Cette tendance se double d’une division hommes-femmes dans la plupart des pays. En Belgique par exemple, le Vlaams Belang d’extrême droite est en tête des intentions de vote en Flandre, avec 27 %. Les jeunes hommes (moins de 27 ans) sont près de 32 % à vouloir lui donner leur voix, contre moins de 9 % des jeunes femmes. Cet écart de genre, que l’on retrouve aussi de l’autre côté de l’Atlantique, n’est pas complètement nouveau mais il se fait de plus en plus marqué. Plusieurs facteurs ont été évoqués pour tenter de l’expliquer, de la prise de conscience féministe aux différents types d’emplois occupés par hommes et femmes.

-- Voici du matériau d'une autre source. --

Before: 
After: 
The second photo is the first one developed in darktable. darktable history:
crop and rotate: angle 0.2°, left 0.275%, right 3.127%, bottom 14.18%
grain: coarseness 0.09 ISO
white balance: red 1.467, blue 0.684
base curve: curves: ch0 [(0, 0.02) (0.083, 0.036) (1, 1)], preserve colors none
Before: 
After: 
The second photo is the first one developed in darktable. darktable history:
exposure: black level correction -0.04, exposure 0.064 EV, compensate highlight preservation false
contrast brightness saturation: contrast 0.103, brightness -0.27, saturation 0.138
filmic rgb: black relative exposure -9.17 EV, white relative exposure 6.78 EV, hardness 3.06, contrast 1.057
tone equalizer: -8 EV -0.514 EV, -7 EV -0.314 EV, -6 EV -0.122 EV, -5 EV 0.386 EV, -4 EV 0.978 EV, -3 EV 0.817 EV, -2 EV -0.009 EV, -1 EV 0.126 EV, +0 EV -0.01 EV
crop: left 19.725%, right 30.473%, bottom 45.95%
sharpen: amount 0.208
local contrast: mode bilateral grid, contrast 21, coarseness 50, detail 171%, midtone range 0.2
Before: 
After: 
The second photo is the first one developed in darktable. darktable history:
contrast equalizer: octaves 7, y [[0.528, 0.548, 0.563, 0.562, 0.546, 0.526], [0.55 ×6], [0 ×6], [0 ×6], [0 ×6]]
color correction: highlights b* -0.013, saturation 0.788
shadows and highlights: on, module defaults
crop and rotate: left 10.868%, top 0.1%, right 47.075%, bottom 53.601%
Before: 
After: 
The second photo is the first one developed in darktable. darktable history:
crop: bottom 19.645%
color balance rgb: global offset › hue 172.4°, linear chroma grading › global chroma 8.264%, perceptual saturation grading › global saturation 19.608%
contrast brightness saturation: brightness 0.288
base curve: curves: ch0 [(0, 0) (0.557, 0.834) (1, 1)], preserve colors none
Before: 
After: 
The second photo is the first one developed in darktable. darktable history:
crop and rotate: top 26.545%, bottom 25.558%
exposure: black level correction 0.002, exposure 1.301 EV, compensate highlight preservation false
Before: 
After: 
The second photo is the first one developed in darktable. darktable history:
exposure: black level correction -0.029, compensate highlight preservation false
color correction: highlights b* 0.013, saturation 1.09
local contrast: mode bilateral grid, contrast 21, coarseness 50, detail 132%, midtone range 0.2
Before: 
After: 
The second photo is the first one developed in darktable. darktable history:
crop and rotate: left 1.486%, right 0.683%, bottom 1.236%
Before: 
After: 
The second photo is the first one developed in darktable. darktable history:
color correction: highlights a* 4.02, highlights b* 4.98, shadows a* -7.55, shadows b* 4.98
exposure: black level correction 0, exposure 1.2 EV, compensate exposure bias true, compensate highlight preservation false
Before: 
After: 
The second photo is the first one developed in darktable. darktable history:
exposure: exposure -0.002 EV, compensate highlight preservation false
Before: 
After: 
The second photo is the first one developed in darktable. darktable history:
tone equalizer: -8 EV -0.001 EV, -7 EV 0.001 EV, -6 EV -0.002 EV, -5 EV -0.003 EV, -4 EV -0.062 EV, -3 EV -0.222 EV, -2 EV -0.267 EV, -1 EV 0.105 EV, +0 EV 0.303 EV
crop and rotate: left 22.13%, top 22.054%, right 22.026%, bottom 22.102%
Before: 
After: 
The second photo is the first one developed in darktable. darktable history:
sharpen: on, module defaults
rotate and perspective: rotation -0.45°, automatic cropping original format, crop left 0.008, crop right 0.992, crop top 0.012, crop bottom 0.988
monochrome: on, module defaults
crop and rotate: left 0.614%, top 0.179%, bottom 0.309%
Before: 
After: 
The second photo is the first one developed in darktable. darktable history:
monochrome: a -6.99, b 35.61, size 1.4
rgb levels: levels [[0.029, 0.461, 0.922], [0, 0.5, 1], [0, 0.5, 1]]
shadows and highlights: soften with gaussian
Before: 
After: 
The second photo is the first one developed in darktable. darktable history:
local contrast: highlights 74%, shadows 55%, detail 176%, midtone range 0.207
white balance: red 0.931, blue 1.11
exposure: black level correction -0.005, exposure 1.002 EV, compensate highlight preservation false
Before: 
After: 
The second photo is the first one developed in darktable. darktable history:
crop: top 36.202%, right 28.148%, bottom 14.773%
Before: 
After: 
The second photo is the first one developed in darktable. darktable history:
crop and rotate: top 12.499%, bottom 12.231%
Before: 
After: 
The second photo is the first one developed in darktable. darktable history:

Une dégradation générale des tendances
Au-delà du vote pour des partis d’extrême droite, le rapport des jeunes à la société et à l’Union européenne inquiète. Les études dessinent le portrait d’une génération pessimiste, inquiète pour le futur, qui a le sentiment que ses conditions de vie se dégradent. D’après le dernier Eurobaromètre analysé par le Guardian, «les attitudes à l’égard de l’immigration se sont durcies chez les jeunes répondants depuis les dernières élections européennes». 35 % des 15-24 ans se disent opposés à l’immigration, contre 32 % il y a cinq ans. Chez les 25-34 ans, cette part est passée de 38 à 42 %. C’est surtout la jeunesse d’Europe centrale et de l’est qui tire les chiffres vers le haut. En Pologne ou en Hongrie, des pays très opposés à l’immigration, les plus jeunes sont les plus durs sur le sujet. En Pologne par exemple, 52 % de la génération Z (née après 1997) a une image négative de l’immigration, contre 42 % des millenials (nés entre 1980 et 1997) et 39 % de la génération X (nés entre 1965 et 1980).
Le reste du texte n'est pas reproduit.